:: DATA EXTRACTS

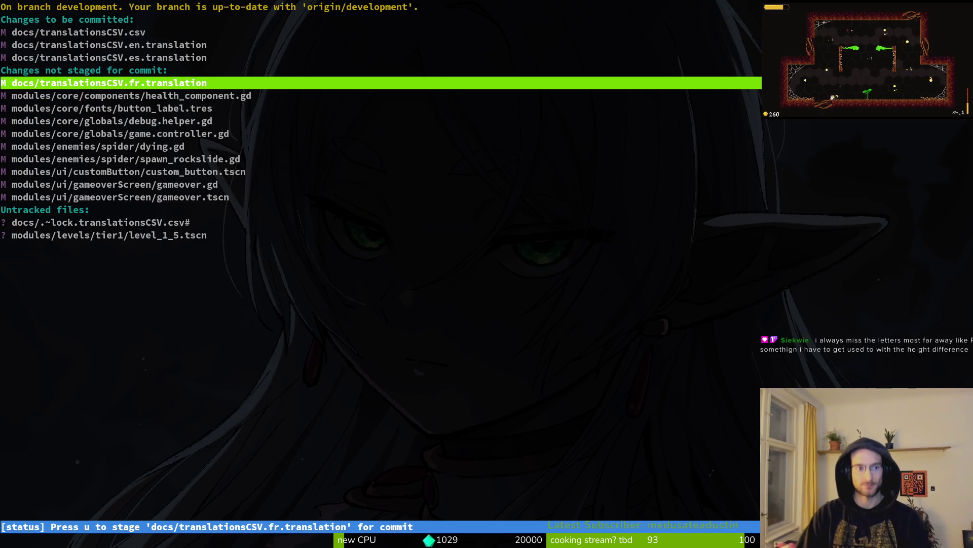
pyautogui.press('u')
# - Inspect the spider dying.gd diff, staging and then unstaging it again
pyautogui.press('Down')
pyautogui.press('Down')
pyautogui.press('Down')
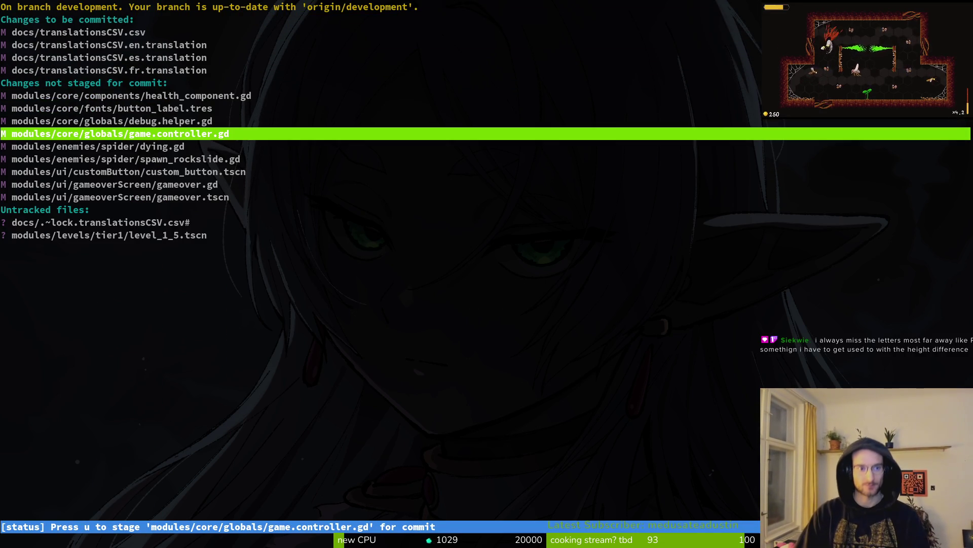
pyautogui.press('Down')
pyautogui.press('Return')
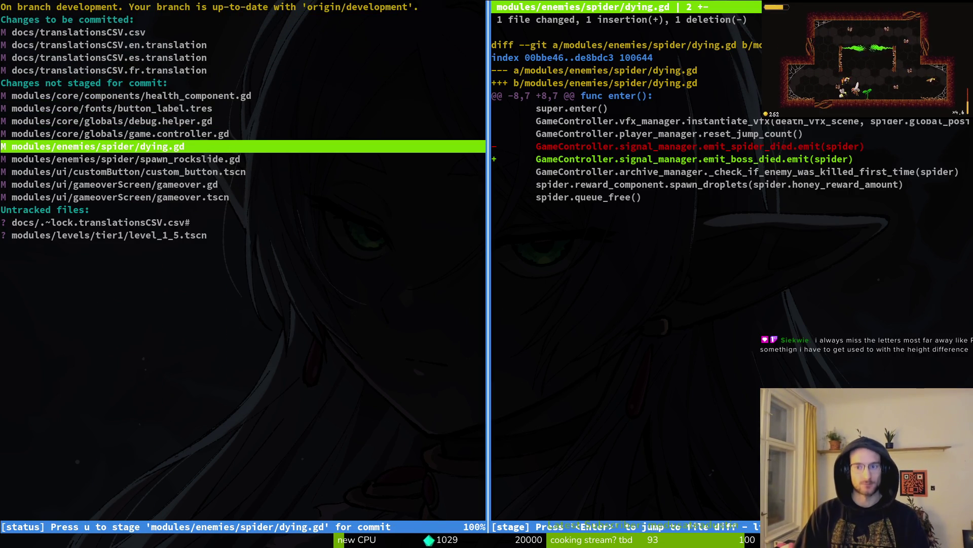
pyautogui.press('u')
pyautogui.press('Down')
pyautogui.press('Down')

::::

§ **YOUR ASSIGNMENT**:
In the copy, omit the pictures and give every line of the data exactly.

§ **EXERCISE RESULT**:
pyautogui.press('u')
# - Inspect the spider dying.gd diff, staging and then unstaging it again
pyautogui.press('Down')
pyautogui.press('Down')
pyautogui.press('Down')
pyautogui.press('Down')
pyautogui.press('Return')
pyautogui.press('u')
pyautogui.press('Down')
pyautogui.press('Down')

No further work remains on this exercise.